- IATA: none; ICAO: none; FAA LID: N89;

Summary
- Airport type: Public
- Owner: Town of Wawarsing
- Operator: Alfred Perry
- Serves: Ellenville
- Location: 199 Airport Road, Ellenville, New York 12428
- Elevation AMSL: 292 ft (89 m)
- Coordinates: 41°43′40″N 074°22′38″W﻿ / ﻿41.72778°N 74.37722°W
- Website: Town of Wawarsing Website
- Interactive map of Joseph Y. Resnick Airport

Runways
| Direction | Length |  | Surface |
| ft | m |
| 4/22 | 3,838 | 1,170 | Asphalt |

Statistics (2014)
- Aircraft operations: 5900
- Based aircraft: 32
- Source: Federal Aviation Administration

= Joseph Y. Resnick Airport =

Joseph Y. Resnick Airport , is located in Ellenville, New York, United States.

==Facilities and aircraft==
It is situated one mile northeast of the central business district, and contains one runway. The runway, 4/22, is of asphalt and measures 3838 × 75 ft.

The airport currently has "tie-down" spaces to rent and has aviation fuel available for purchase.

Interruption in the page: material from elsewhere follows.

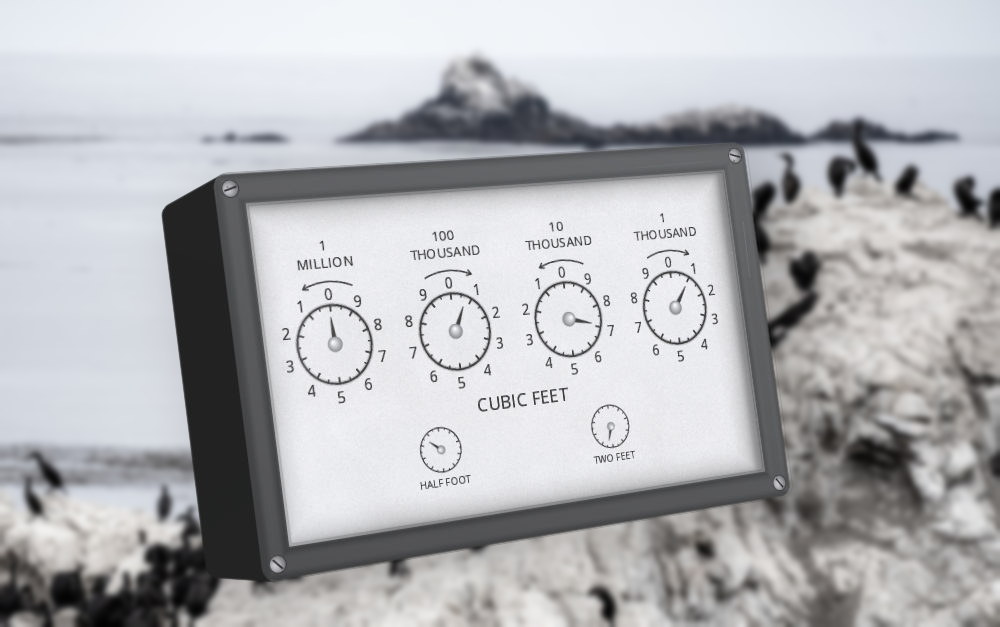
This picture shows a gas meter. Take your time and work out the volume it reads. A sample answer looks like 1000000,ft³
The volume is 7100,ft³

For the 12-month period ending May 15, 2014, the airport had approximately, 6328 aircraft operations, an average of 113 per week: 85% local general aviation, 14% transient general aviation, and 2% air taxi. At that time, there were 32 aircraft based at the airport: 31 single-engine and 1 multi-engine.

==History==
The airport was constructed in 1968. It is named after Joseph Yale Resnick, a member of the U.S. House of Representatives who served from January 3, 1965, until January 3, 1969. In 1988, the town of Wawarsing purchased the airport with the assistance of federal and state funding. It is still currently operated by the town of Wawarsing.